На борт самолета поднимается компания в полном составе. В., пристегиваясь, подмигивает Я. – на сей раз и треугольник – нужного цвета. Котеночек сделала это по собственной инициативе, без всяких напоминаний с его стороны. Так это с женщинами, говорит он, – когда речь идет о детях, они забывают обо всем. Им наплевать на следователей. Правда потом она треугольник сбрила. Почему? Не знаю. Нельзя ожидать от Котеночка стопроцентной последовательности, извиняющимся тоном говорит В. Я. согласно кивает.

  Прямо из аэропорта они спешат на железнодорожный вокзал, чтобы после примерно двух часов езды на поезде оказаться в Линце. Едва бросив вещи в гостинице, они направляются на поиски Центра по изучению Сверхчеловека. Они не обращаются к прохожим, чтобы не засветиться без надобности.

  Но, не успев даже разбиться на группы, они наткнулись на то, что искали. Институт не считал нужным прятаться от людских глаз, хотя и официальной вывески не было на его фасаде. Правда, с тыльной стороны здания что-то все-таки было написано по-немецки, чего прочесть они не сумели. Но интуиция подсказывала им – они на месте. Открыв дверь, они свободно прошли в вестибюль.

  Внезапно, шедший впереди А., резко развернулся, и члены группы увидели, как побледнело его лицо. Бросив взгляд в дальнюю часть Центра, Б. понял, что потрясло А. – по коридору шла фрау К. собственной персоной. На ее руке красовалась черная нарукавная повязка с нарисованным на ней нотным ключом в готическом стиле. Группа поспешила ретироваться на улицу, а затем и подальше в парк, чтобы обсудить создавшуюся ситуацию.

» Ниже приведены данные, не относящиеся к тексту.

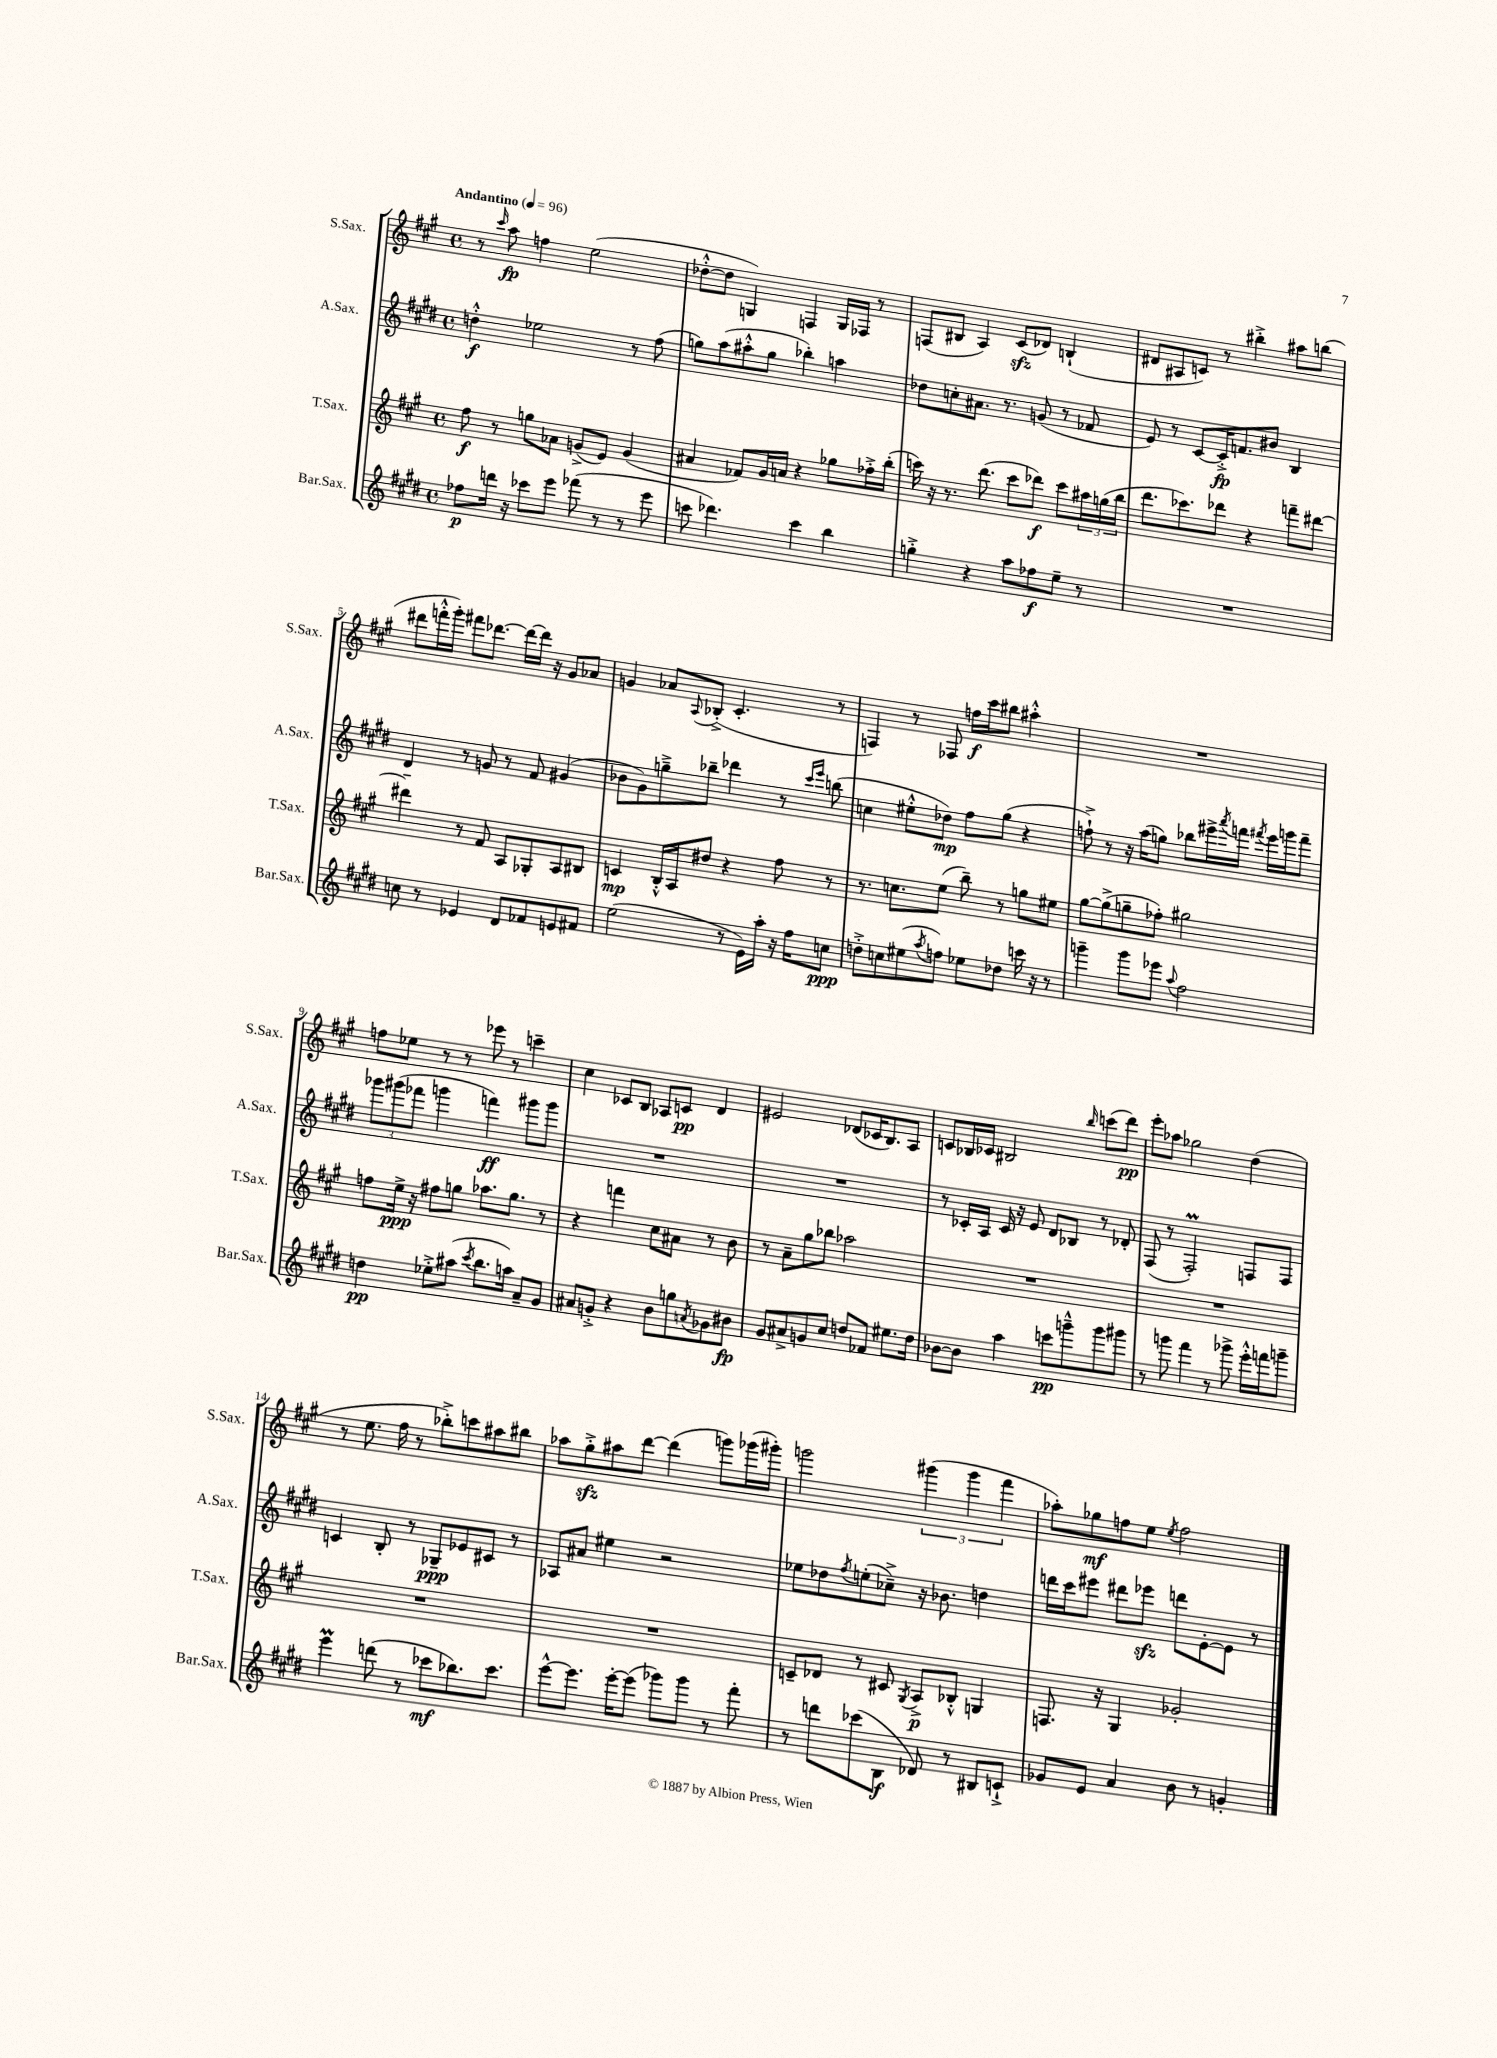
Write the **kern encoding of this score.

  – Как она оказалась в Линце? А может быть, и учительница музыки здесь? Когда и зачем они переехали из Вены? Впрочем, это не так важно. Важно то, что теперь возможности маневра резко ограничены. Фактически в игре без опасений остаются только Я. и Баронесса, которых госпожа К. и ее дочь никогда не видели. Правда, Котеночка тоже можно использовать, закрыв ее длинным черным платьем и паранджой. Несколько дико она будет смотреться в компании мужчины славянской наружности, но это все же лучше, чем ничего. Выдавая себя за эмигрантов из России или Украины, Я. и Баронесса попытаются проникнуть внутрь Центра, устроившись на уборку его помещений. Тут как раз пригодится им опыт, полученный в Еврейском Государстве. А., дворник с опытом, тоже мог бы пригодиться для наружного наблюдения, но ему нужно быть особенно осторожным, чтобы не быть опознанным госпожой К. Для этого он приклеит усы, бороду и наденет тирольскую шляпу с пером, решает полковник Б.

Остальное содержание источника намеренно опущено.